• [EXERCISE PROMPT] Rewrite the bobblehead history passage starting with "By 1960, Major" and going on through "valuable collectible today.", putting "porcelain" in place of "ceramics".

• [SOURCE DOCUMENT]

──────

During the seventeenth-century, figurines of Buddha and other religious figures called "temple nodders" were produced in Asia. The earliest known Western reference to a bobblehead is thought to be in Nikolai Gogol's 1842 short story "The Overcoat", in which the main character's neck was described as "like the necks of plaster cats which wag their heads". During the nineteenth-century, bisque-based bobbleheads were being made in limited quantities for the US market. Many of the bobbleheads in the US were produced in Germany, with an uptick in imports during the 1920's and 30's. By the 1950's, bobbleheads had a substantial surge in popularity, with items made of either plastic or bisque.

By 1960, Major League Baseball had gotten in on the action and produced a series of Papier-mâché bobblehead dolls, one for each team, all with the same cherubic face, and a few select players over time. The World Series held that year brought the first player-specific baseball bobbleheads, for Roberto Clemente, Mickey Mantle, Roger Maris, and Willie Mays, still all with the same face. Over the next decade bobbleheads were also created with ceramics. Within a few years, they would be produced for other sports as well as cartoon characters. One of the most famous bobbleheads of all time also hails from this era: The Beatles bobblehead set, which is a valuable collectible today.

──────

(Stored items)
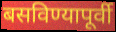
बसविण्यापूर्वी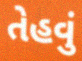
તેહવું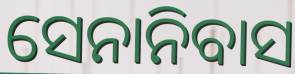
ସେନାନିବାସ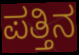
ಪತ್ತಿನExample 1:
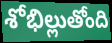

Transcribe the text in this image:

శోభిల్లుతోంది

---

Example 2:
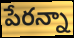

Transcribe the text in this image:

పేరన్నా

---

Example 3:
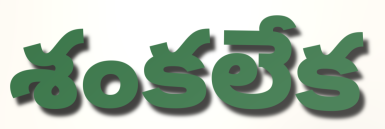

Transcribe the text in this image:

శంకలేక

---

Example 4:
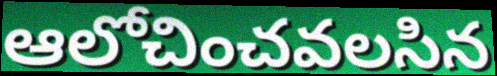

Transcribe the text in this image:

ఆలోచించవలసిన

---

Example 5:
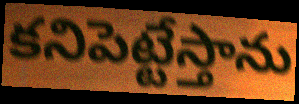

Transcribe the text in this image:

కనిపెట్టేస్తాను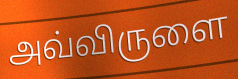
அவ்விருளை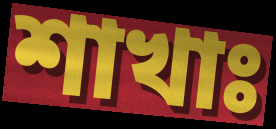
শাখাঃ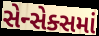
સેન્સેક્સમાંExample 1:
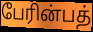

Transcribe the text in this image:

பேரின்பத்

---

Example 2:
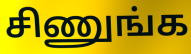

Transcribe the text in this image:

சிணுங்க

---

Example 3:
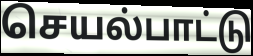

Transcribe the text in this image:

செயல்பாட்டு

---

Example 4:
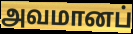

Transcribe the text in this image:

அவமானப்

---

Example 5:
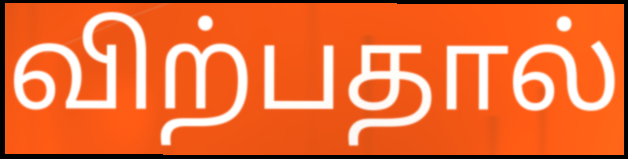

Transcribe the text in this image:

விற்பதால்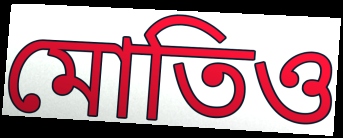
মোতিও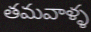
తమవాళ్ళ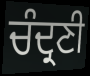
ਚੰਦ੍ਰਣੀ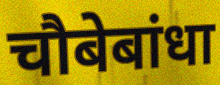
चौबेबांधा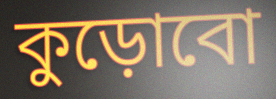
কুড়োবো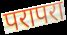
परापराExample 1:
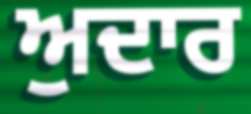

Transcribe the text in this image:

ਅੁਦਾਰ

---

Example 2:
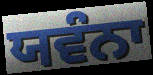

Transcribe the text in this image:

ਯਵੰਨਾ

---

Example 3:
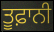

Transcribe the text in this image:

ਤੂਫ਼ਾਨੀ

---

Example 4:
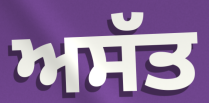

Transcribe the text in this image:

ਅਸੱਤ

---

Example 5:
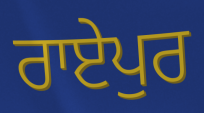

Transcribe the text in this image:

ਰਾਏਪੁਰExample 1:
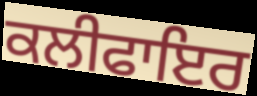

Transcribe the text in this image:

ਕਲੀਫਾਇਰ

──────

• [RESPONSE FOR THIS EXERCISE]
By 1960, Major League Baseball had gotten in on the action and produced a series of Papier-mâché bobblehead dolls, one for each team, all with the same cherubic face, and a few select players over time. The World Series held that year brought the first player-specific baseball bobbleheads, for Roberto Clemente, Mickey Mantle, Roger Maris, and Willie Mays, still all with the same face. Over the next decade bobbleheads were also created with porcelain. Within a few years, they would be produced for other sports as well as cartoon characters. One of the most famous bobbleheads of all time also hails from this era: The Beatles bobblehead set, which is a valuable collectible today.